Microsoft’s new AI can simulate anyone’s voice with 3 seconds of audio

An AI-generated image of a person's silhouette.
Enlarge / An AI-generated image of a person’s silhouette.

Ars Technica

On Thursday, Microsoft researchers announced a new text-to-speech AI model called VALL-E that can closely simulate a person’s voice when given a three-second audio sample. Once it learns a specific voice, VALL-E can synthesize audio of that person saying anything—and do it in a way that attempts to preserve the speaker’s emotional tone.

Its creators speculate that VALL-E could be used for high-quality text-to-speech applications, speech editing where a recording of a person could be edited and changed from a text transcript (making them say something they originally didn’t), and audio content creation when combined with other generative AI models like GPT-3.

Microsoft calls VALL-E a “neural codec language model,” and it builds off of a technology called EnCodec, which Meta announced in October 2022. Unlike other text-to-speech methods that typically synthesize speech by manipulating waveforms, VALL-E generates discrete audio codec codes from text and acoustic prompts. It basically analyzes how a person sounds, breaks that information into discrete components (called “tokens”) thanks to EnCodec, and uses training data to match what it “knows” about how that voice would sound if it spoke other phrases outside of the three – second sample. Or, as Microsoft puts it in the VALL-E paper:

To synthesize personalized speech (eg, zero-shot TTS), VALL-E generates the corresponding acoustic tokens conditioned on the acoustic tokens of the 3-second enrolled recording and the phoneme prompt, which constrain the speaker and content information respectively. Finally, the generated acoustic tokens are used to synthesize the final waveform with the corresponding neural codec decoder.

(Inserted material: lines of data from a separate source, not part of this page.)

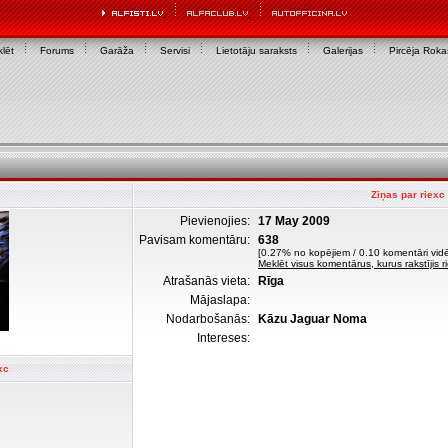
lēt
Forums
Garāža
Servisi
Lietotāju saraksts
Galerijas
Pircēja Rok
Ziņas par riexc
Pievienojies:
17 May 2009
Pavisam komentāru:
638
[0.27% no kopējiem / 0.10 komentāri vidē
Meklēt visus komentārus, kurus rakstījis r
Atrašanās vieta:
Rīga
Mājaslapa:
Nodarbošanās:
Kāzu Jaguar Noma
Intereses:
xc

Microsoft trained VALL-E’s speech synthesis capabilities on an audio library, assembled by Meta, called LibriLight. It contains 60,000 hours of English language speech from more than 7,000 speakers, mostly pulled from LibriVox public domain audiobooks. For VALL-E to generate a good result, the voice in the three-second sample must closely match a voice in the training data.

On the VALL-E example website, Microsoft provides dozens of audio examples of the AI ​​model in action. Among the samples, the “Speaker Prompt” is the three-second audio provided to VALL-E that it must imitate. The “Ground Truth” is a pre-existing recording of that same speaker saying a particular phrase for comparison purposes (sort of like the “control” in the experiment). The “Baseline” is an example of synthesis provided by a conventional text-to-speech synthesis method, and the “VALL-E” sample is the output from the VALL-E model.

A block diagram of VALL-E provided by Microsoft researchers.
Enlarge / A block diagram of VALL-E provided by Microsoft researchers.

Microsoft

While using VALL-E to generate those results, the researchers only fed the three-second “Speaker Prompt” sample and a text string (what they wanted the voice to say) into VALL-E. So compare the “Ground Truth” sample to the “VALL-E” sample. In some cases, the two samples are very close. Some VALL-E results seem computer-generated, but others could potentially be mistaken for a human’s speech, which is the goal of the model.

In addition to preserving a speaker’s vocal timbre and emotional tone, VALL-E can also imitate the “acoustic environment” of the sample audio. For example, if the sample came from a telephone call, the audio output will simulate the acoustic and frequency properties of a telephone call in its synthesized output (that’s a fancy way of saying it will sound like a telephone call, too). And Microsoft’s samples (in the “Synthesis of Diversity” section) demonstrate that VALL-E can generate variations in voice tone by changing the random seed used in the generation process.

Perhaps owing to VALL-E’s ability to potentially fuel mischief and deception, Microsoft has not provided VALL-E code for others to experiment with, so we could not test VALL-E’s capabilities. The researchers seem aware of the potential social harm that this technology could bring. For the paper’s conclusion, they write:

“Since VALL-E could synthesize speech that maintains speaker identity, it may carry potential risks in misuse of the model, such as spoofing voice identification or impersonating a specific speaker. To mitigate such risks, it is possible to build a detection model to discriminate whether an audio clip was synthesized by VALL-E. We will also put Microsoft AI Principles into practice when further developing the models.”